• [TASKS TO PERFORM]:
1. Read the blog post about the moon and a dog. For each statement below, answer yes or no on whether it agrees with the post, and quote the exact words that decide it. (a) The writer paid close attention to the moon long before getting a dog. (b) The dog taken out on the icy night is named Buster. (c) In the dead of winter, the strongest flashlights light the way very well.
2. Copy the stretch of the blog post from "Welcome to my" through "for the ride.", swapping "ride" for "journey".
3. According to the blog post about the moon and a dog, what is almost unnecessary when the moon is full, especially with snow on the ground?

Welcome to my blog. I used to try to write when I had time. That didn’t work out so well. Now I’m making the time. We’ll see how that goes. Thanks for coming along for the ride.



Photo from  NASA

Photo from NASA

I had never really paid much attention to the moon until I got a dog.

I know that sounds strange, but when you have a dog, you find yourself outside at times of day and night that you normally wouldn’t be otherwise. When a dog needs to go out, you need to take him or her. It’s that simple.

Those times when the moon is big and bright in the sky and you’re waiting for your dog to take care of business, it is natural to look up. In the dead of winter, the nights can be very dark, and even our strongest flashlights are not up to the task of lighting the way very well. But when the moon is full, especially if there is a nice coat of snow on the ground, a flashlight is almost unnecessary.

I can remember one night when the snow had turned to a sheet of ice in our backyard, making the hillside a slick slope. My children were young and asleep in their beds, and I had taken our dog, Buster, out for his final walk around the yard. The glittering icy snow was brilliant, making it easy to see everything around us, and I was amazed that the moon was able to cast such brightness on our patch of earth that other nights was terribly dark.

• [EXTRACTED RECORDS]:
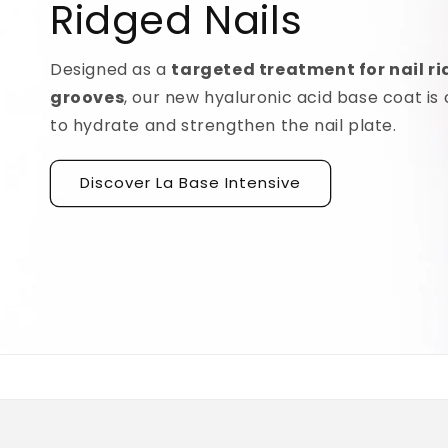
Ridged Nails
Designed as a
targeted treatment for nail r
grooves
, our new hyaluronic acid base coat is c
to hydrate and strengthen the nail plate.
Discover La Base Intensive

• [SET OF ANSWERS]:
1.
(a) No: "I had never really paid much attention to the moon until I got a dog."
(b) Yes: "I had taken our dog, Buster, out for his final walk around the yard."
(c) No: "even our strongest flashlights are not up to the task of lighting the way very well."

2.
Welcome to my blog. I used to try to write when I had time. That didn’t work out so well. Now I’m making the time. We’ll see how that goes. Thanks for coming along for the journey.

3. A flashlight.